BEGIN

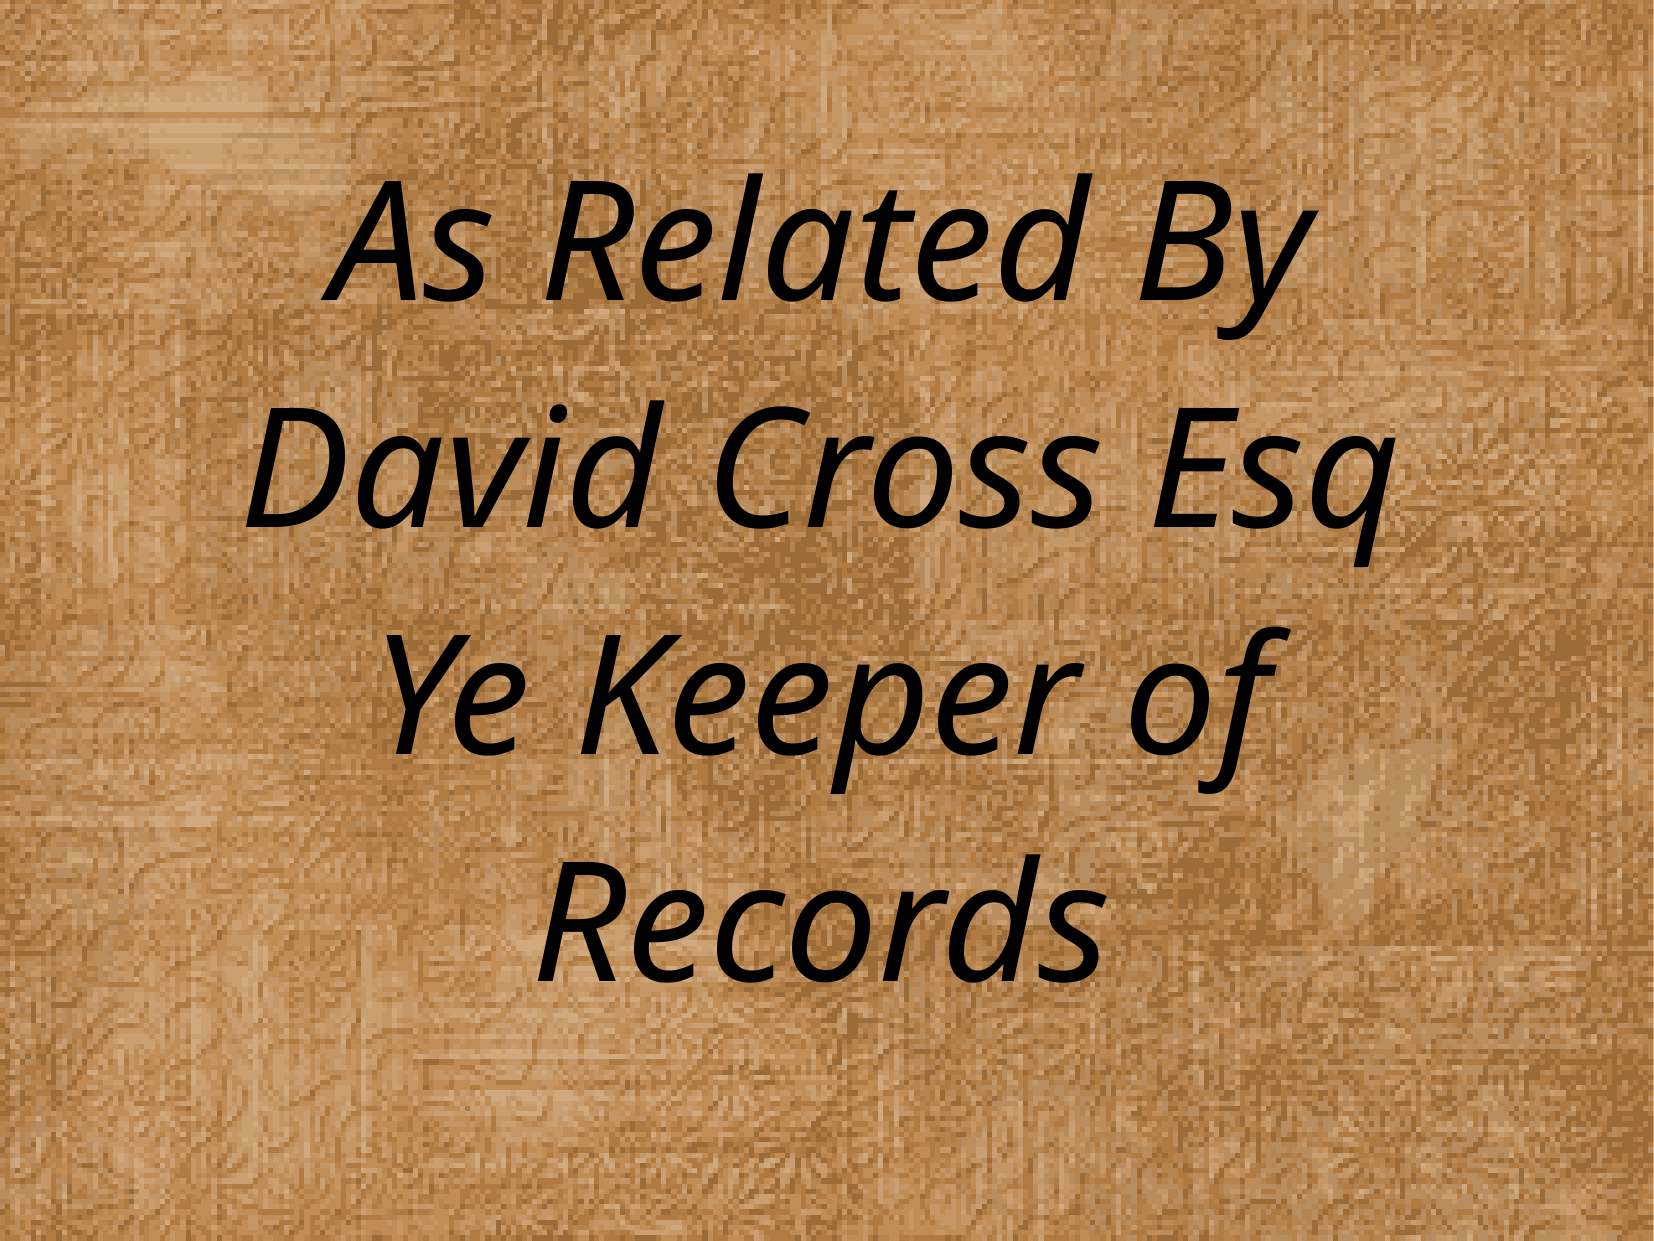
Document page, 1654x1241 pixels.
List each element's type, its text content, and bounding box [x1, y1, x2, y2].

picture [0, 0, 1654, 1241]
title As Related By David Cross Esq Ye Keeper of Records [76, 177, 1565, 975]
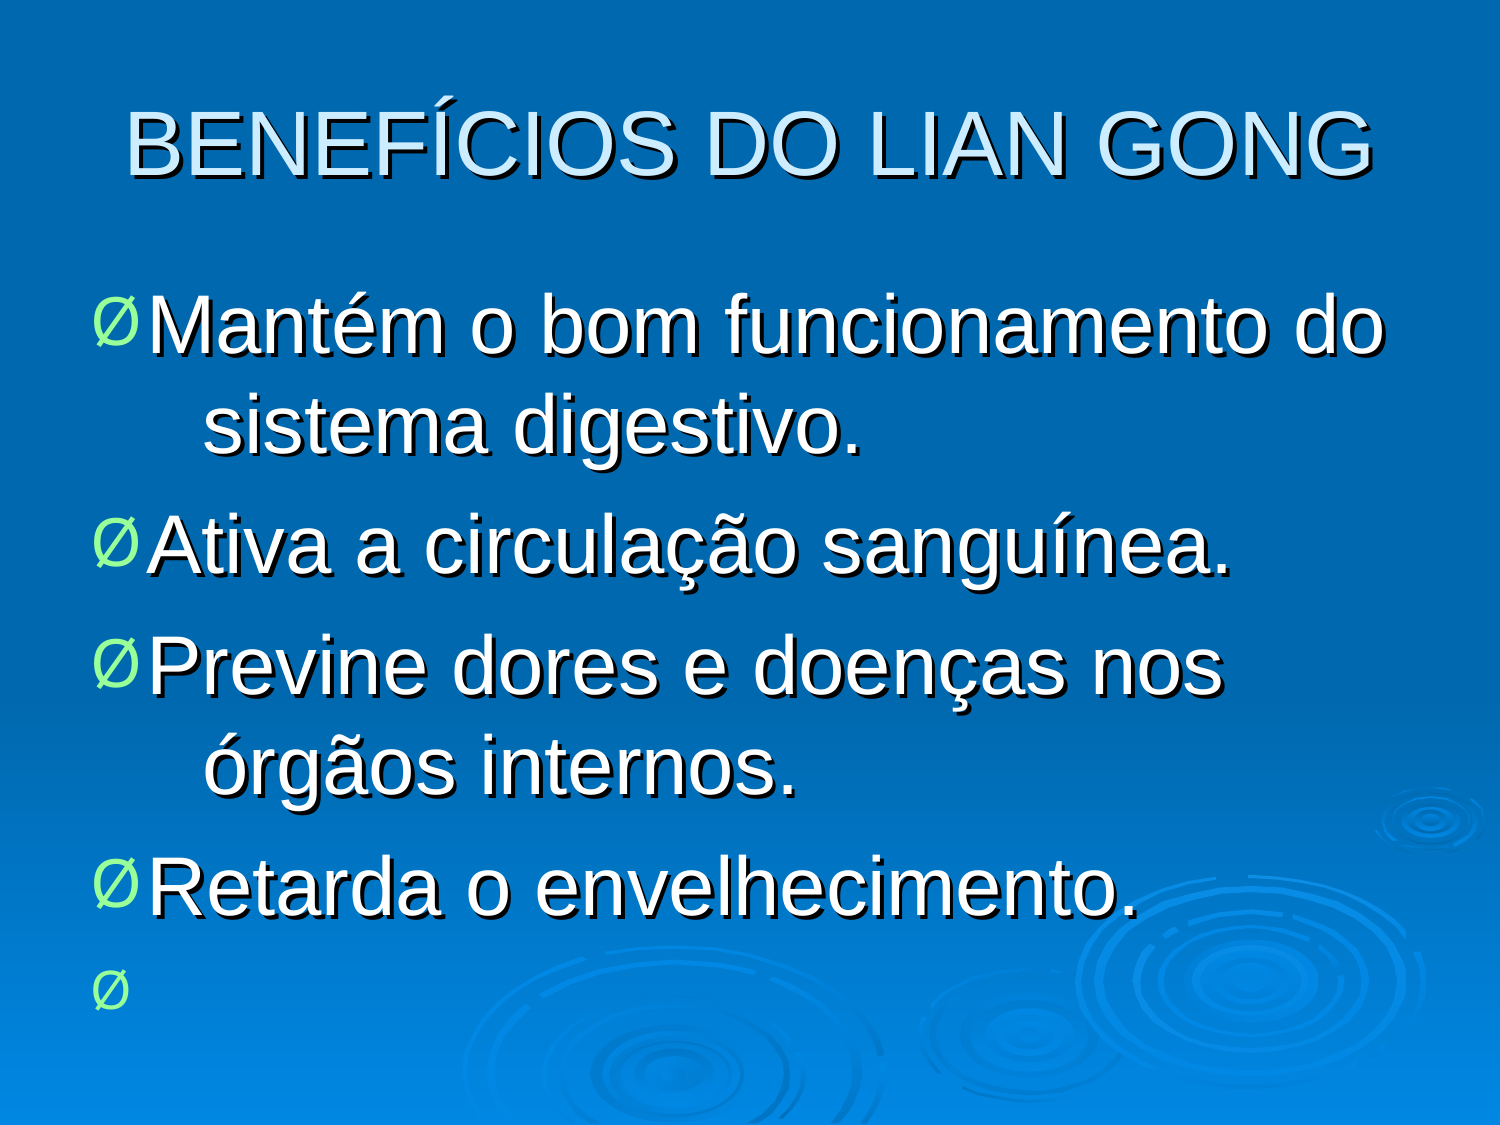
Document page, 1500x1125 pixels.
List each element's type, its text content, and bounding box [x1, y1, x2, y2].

END
BEGIN

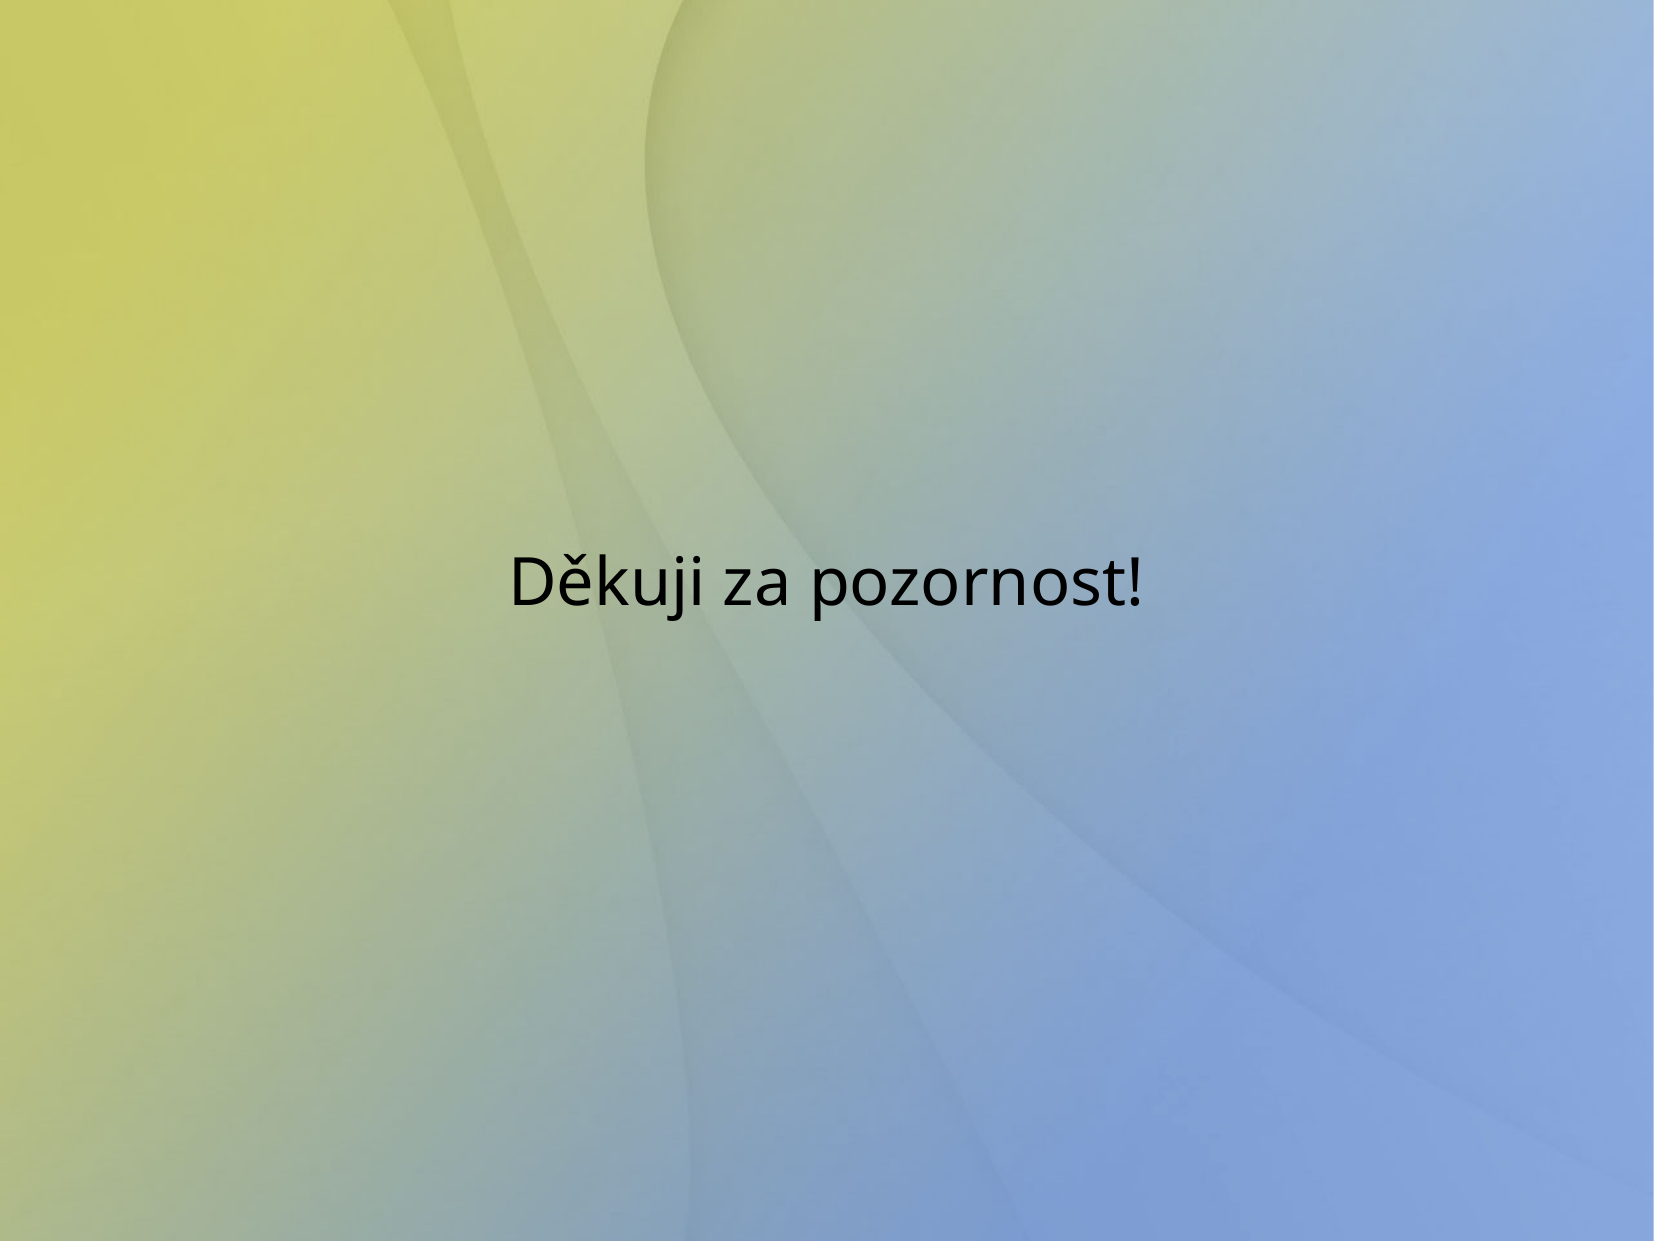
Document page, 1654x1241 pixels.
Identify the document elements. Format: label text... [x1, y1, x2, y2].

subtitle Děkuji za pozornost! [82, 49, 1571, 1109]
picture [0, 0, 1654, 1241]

END
BEGIN

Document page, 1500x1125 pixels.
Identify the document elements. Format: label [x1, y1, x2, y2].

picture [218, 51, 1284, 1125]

END

Exercise aim: Report each line above that includes the string "elements". Case counts.

Correct answer:
Identify the document elements. Format: label text... [x1, y1, x2, y2].
Identify the document elements. Format: label [x1, y1, x2, y2].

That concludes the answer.